*Task input:*
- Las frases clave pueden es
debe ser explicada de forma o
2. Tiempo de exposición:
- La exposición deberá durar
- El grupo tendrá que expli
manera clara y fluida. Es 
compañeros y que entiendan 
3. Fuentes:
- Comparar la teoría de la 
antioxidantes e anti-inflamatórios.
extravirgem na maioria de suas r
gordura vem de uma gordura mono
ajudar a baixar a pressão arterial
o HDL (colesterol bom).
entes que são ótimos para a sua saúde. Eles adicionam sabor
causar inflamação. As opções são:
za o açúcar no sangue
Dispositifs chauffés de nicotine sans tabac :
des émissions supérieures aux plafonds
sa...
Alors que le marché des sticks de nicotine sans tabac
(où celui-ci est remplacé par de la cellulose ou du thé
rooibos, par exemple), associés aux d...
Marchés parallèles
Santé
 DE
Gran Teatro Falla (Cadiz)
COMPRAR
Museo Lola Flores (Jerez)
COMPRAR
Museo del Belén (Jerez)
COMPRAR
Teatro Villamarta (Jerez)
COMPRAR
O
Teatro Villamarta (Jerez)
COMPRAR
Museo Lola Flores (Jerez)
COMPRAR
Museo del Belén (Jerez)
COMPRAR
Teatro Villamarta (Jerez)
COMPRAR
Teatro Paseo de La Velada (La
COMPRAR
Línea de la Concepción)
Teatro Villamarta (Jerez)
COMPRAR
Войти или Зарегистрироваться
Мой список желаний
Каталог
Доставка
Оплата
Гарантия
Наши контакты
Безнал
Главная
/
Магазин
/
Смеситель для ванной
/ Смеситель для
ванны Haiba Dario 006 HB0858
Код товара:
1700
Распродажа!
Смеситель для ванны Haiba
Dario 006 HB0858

*Work instructions:*
Reproduce every line of the material above word for word, keeping each line's original language, spelling, and line breaks.

*Response below:*
- Las frases clave pueden es
debe ser explicada de forma o
2. Tiempo de exposición:
- La exposición deberá durar
- El grupo tendrá que expli
manera clara y fluida. Es 
compañeros y que entiendan 
3. Fuentes:
- Comparar la teoría de la 
antioxidantes e anti-inflamatórios.
extravirgem na maioria de suas r
gordura vem de uma gordura mono
ajudar a baixar a pressão arterial
o HDL (colesterol bom).
entes que são ótimos para a sua saúde. Eles adicionam sabor
causar inflamação. As opções são:
za o açúcar no sangue
Dispositifs chauffés de nicotine sans tabac :
des émissions supérieures aux plafonds
sa...
Alors que le marché des sticks de nicotine sans tabac
(où celui-ci est remplacé par de la cellulose ou du thé
rooibos, par exemple), associés aux d...
Marchés parallèles
Santé
 DE
Gran Teatro Falla (Cadiz)
COMPRAR
Museo Lola Flores (Jerez)
COMPRAR
Museo del Belén (Jerez)
COMPRAR
Teatro Villamarta (Jerez)
COMPRAR
O
Teatro Villamarta (Jerez)
COMPRAR
Museo Lola Flores (Jerez)
COMPRAR
Museo del Belén (Jerez)
COMPRAR
Teatro Villamarta (Jerez)
COMPRAR
Teatro Paseo de La Velada (La
COMPRAR
Línea de la Concepción)
Teatro Villamarta (Jerez)
COMPRAR
Войти или Зарегистрироваться
Мой список желаний
Каталог
Доставка
Оплата
Гарантия
Наши контакты
Безнал
Главная
/
Магазин
/
Смеситель для ванной
/ Смеситель для
ванны Haiba Dario 006 HB0858
Код товара:
1700
Распродажа!
Смеситель для ванны Haiba
Dario 006 HB0858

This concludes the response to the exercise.